▸ Task description: Format every line of text read from the items below as a Markdown table with the columns "Row" and "Line," numbering the lines in order and skipping blank ones. Leave the pictures out of the answer.

━━━ Material shown

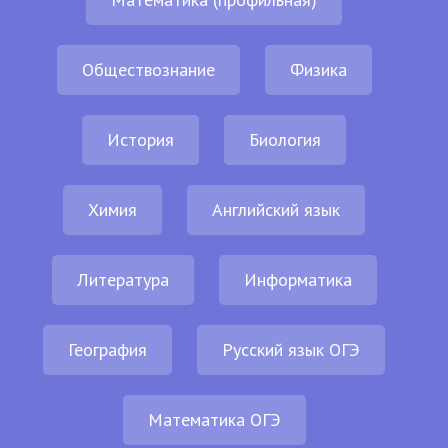
Обществознание
Физика
История
Биология
Химия
Английский язык
Литература
Информатика
География
Русский язык ОГЭ
Математика ОГЭ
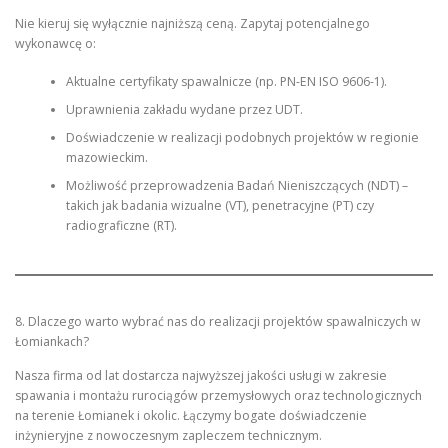
Nie kieruj się wyłącznie najniższą ceną. Zapytaj potencjalnego
wykonawcę o:
Aktualne certyfikaty spawalnicze (np. PN-EN ISO 9606-1).
Uprawnienia zakładu wydane przez UDT.
Doświadczenie w realizacji podobnych projektów w regionie
mazowieckim.
Możliwość przeprowadzenia Badań Nieniszczących (NDT) –
takich jak badania wizualne (VT), penetracyjne (PT) czy
radiograficzne (RT).
8. Dlaczego warto wybrać nas do realizacji projektów spawalniczych w
Łomiankach?
Nasza firma od lat dostarcza najwyższej jakości usługi w zakresie
spawania i montażu rurociągów przemysłowych oraz technologicznych
na terenie Łomianek i okolic. Łączymy bogate doświadczenie
inżynieryjne z nowoczesnym zapleczem technicznym.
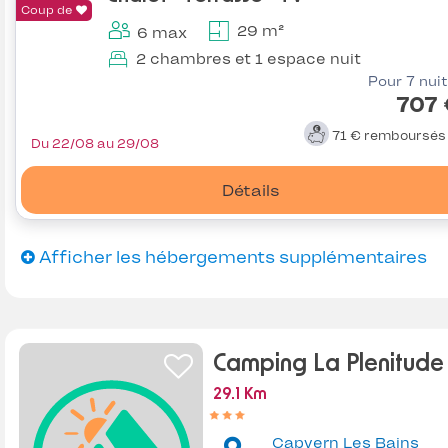
Coup de
29 m²
6 max
2 chambres et 1 espace nuit
Pour 7 nui
707 
71 €
remboursé
Du 22/08 au 29/08
Détails
Afficher les hébergements supplémentaires
Camping La Plenitude
29.1 Km
Capvern Les Bains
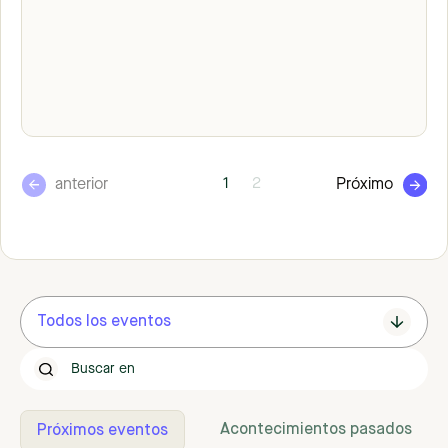
1
2
anterior
Próximo
Todos los eventos
Todos
En persona
Acontecimientos pasados
Próximos eventos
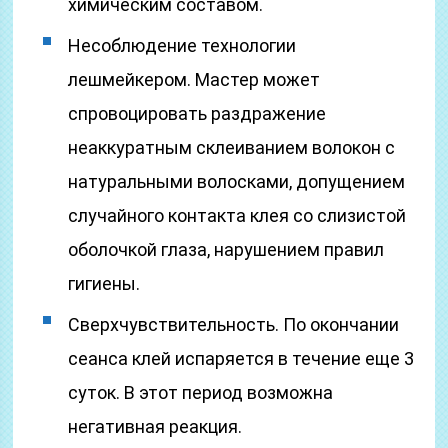
химическим составом.
Несоблюдение технологии
лешмейкером. Мастер может
спровоцировать раздражение
неаккуратным склеиванием волокон с
натуральными волосками, допущением
случайного контакта клея со слизистой
оболочкой глаза, нарушением правил
гигиены.
Сверхчувствительность. По окончании
сеанса клей испаряется в течение еще 3
суток. В этот период возможна
негативная реакция.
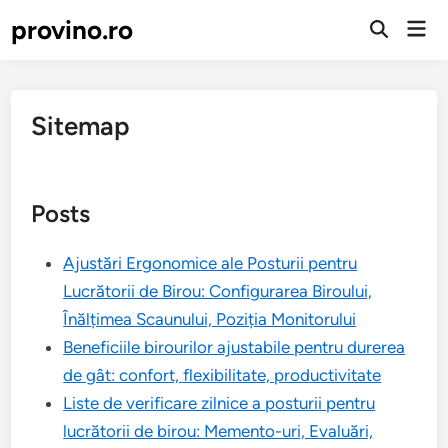
Skip
provino.ro
Mai
to
Open
Men
Search
content
Sitemap
Posts
Ajustări Ergonomice ale Posturii pentru
Lucrătorii de Birou: Configurarea Biroului,
Înălțimea Scaunului, Poziția Monitorului
Beneficiile birourilor ajustabile pentru durerea
de gât: confort, flexibilitate, productivitate
Liste de verificare zilnice a posturii pentru
lucrătorii de birou: Memento-uri, Evaluări,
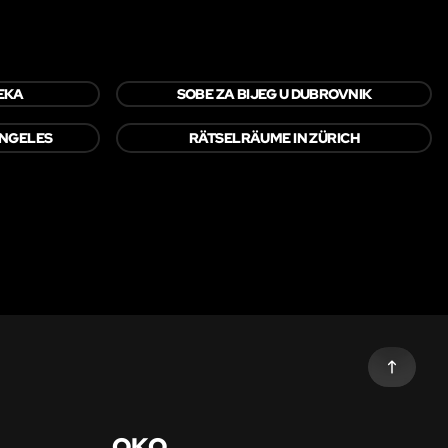
JEKA
SOBE ZA BIJEG U DUBROVNIK
ANGELES
RÄTSELRÄUME IN ZÜRICH
OKO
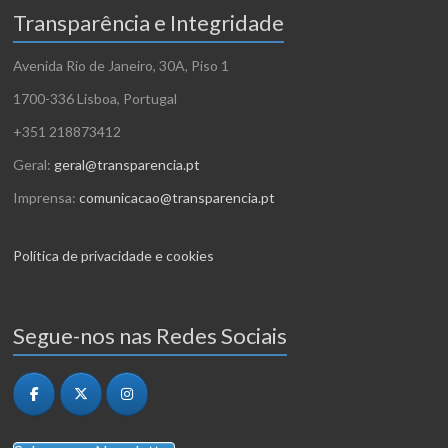
Transparência e Integridade
Avenida Rio de Janeiro, 30A, Piso 1
1700-336 Lisboa, Portugal
+351 218873412
Geral:
geral@transparencia.pt
Imprensa:
comunicacao@transparencia.pt
Política de privacidade e cookies
Segue-nos nas Redes Sociais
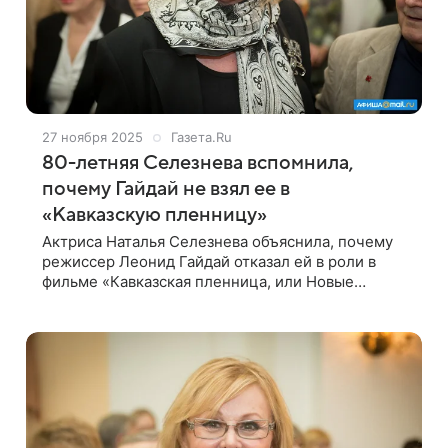
27 ноября 2025
Газета.Ru
80-летняя Селезнева вспомнила,
почему Гайдай не взял ее в
«Кавказскую пленницу»
Актриса Наталья Селезнева объяснила, почему
режиссер Леонид Гайдай отказал ей в роли в
фильме «Кавказская пленница, или Новые
приключения Шурика». Новое интервью 80-
летняя артистка дала в передаче «Судьба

━━━━━━

▸ Answer space:
| Row | Line |
|---|---|
| 1 | Обществознание |
| 2 | Физика |
| 3 | История |
| 4 | Биология |
| 5 | Химия |
| 6 | Английский язык |
| 7 | Литература |
| 8 | Информатика |
| 9 | География |
| 10 | Русский язык ОГЭ |
| 11 | Математика ОГЭ |
| 12 | Nie kieruj się wyłącznie najniższą ceną. Zapytaj potencjalnego |
| 13 | wykonawcę o: |
| 14 | Aktualne certyfikaty spawalnicze (np. PN-EN ISO 9606-1). |
| 15 | Uprawnienia zakładu wydane przez UDT. |
| 16 | Doświadczenie w realizacji podobnych projektów w regionie |
| 17 | mazowieckim. |
| 18 | Możliwość przeprowadzenia Badań Nieniszczących (NDT) – |
| 19 | takich jak badania wizualne (VT), penetracyjne (PT) czy |
| 20 | radiograficzne (RT). |
| 21 | 8. Dlaczego warto wybrać nas do realizacji projektów spawalniczych w |
| 22 | Łomiankach? |
| 23 | Nasza firma od lat dostarcza najwyższej jakości usługi w zakresie |
| 24 | spawania i montażu rurociągów przemysłowych oraz technologicznych |
| 25 | na terenie Łomianek i okolic. Łączymy bogate doświadczenie |
| 26 | inżynieryjne z nowoczesnym zapleczem technicznym. |
| 27 | Coup de |
| 28 | 29 m² |
| 29 | 6 max |
| 30 | 2 chambres et 1 espace nuit |
| 31 | Pour 7 nui |
| 32 | 707  |
| 33 | 71 € |
| 34 | remboursé |
| 35 | Du 22/08 au 29/08 |
| 36 | Détails |
| 37 | Afficher les hébergements supplémentaires |
| 38 | Camping La Plenitude |
| 39 | 29.1 Km |
| 40 | Capvern Les Bains |
| 41 | 1 |
| 42 | 2 |
| 43 | anterior |
| 44 | Próximo |
| 45 | Todos los eventos |
| 46 | Todos |
| 47 | En persona |
| 48 | Acontecimientos pasados |
| 49 | Próximos eventos |
| 50 | химическим составом. |
| 51 | Несоблюдение технологии |
| 52 | лешмейкером. Мастер может |
| 53 | спровоцировать раздражение |
| 54 | неаккуратным склеиванием волокон с |
| 55 | натуральными волосками, допущением |
| 56 | случайного контакта клея со слизистой |
| 57 | оболочкой глаза, нарушением правил |
| 58 | гигиены. |
| 59 | Сверхчувствительность. По окончании |
| 60 | сеанса клей испаряется в течение еще 3 |
| 61 | суток. В этот период возможна |
| 62 | негативная реакция. |
| 63 | Skip |
| 64 | provino.ro |
| 65 | Mai |
| 66 | to |
| 67 | Open |
| 68 | Men |
| 69 | Search |
| 70 | content |
| 71 | Sitemap |
| 72 | Posts |
| 73 | Ajustări Ergonomice ale Posturii pentru |
| 74 | Lucrătorii de Birou: Configurarea Biroului, |
| 75 | Înălțimea Scaunului, Poziția Monitorului |
| 76 | Beneficiile birourilor ajustabile pentru durerea |
| 77 | de gât: confort, flexibilitate, productivitate |
| 78 | Liste de verificare zilnice a posturii pentru |
| 79 | lucrătorii de birou: Memento-uri, Evaluări, |
| 80 | JEKA |
| 81 | SOBE ZA BIJEG U DUBROVNIK |
| 82 | ANGELES |
| 83 | RÄTSELRÄUME IN ZÜRICH |
| 84 | OKO |
| 85 | Transparência e Integridade |
| 86 | Avenida Rio de Janeiro, 30A, Piso 1 |
| 87 | 1700-336 Lisboa, Portugal |
| 88 | +351 218873412 |
| 89 | Geral: |
| 90 | geral@transparencia.pt |
| 91 | Imprensa: |
| 92 | comunicacao@transparencia.pt |
| 93 | Política de privacidade e cookies |
| 94 | Segue-nos nas Redes Sociais |
| 95 | 27 ноября 2025 |
| 96 | Газета.Ru |
| 97 | 80-летняя Селезнева вспомнила, |
| 98 | почему Гайдай не взял ее в |
| 99 | «Кавказскую пленницу» |
| 100 | Актриса Наталья Селезнева объяснила, почему |
| 101 | режиссер Леонид Гайдай отказал ей в роли в |
| 102 | фильме «Кавказская пленница, или Новые |
| 103 | приключения Шурика». Новое интервью 80- |
| 104 | летняя артистка дала в передаче «Судьба |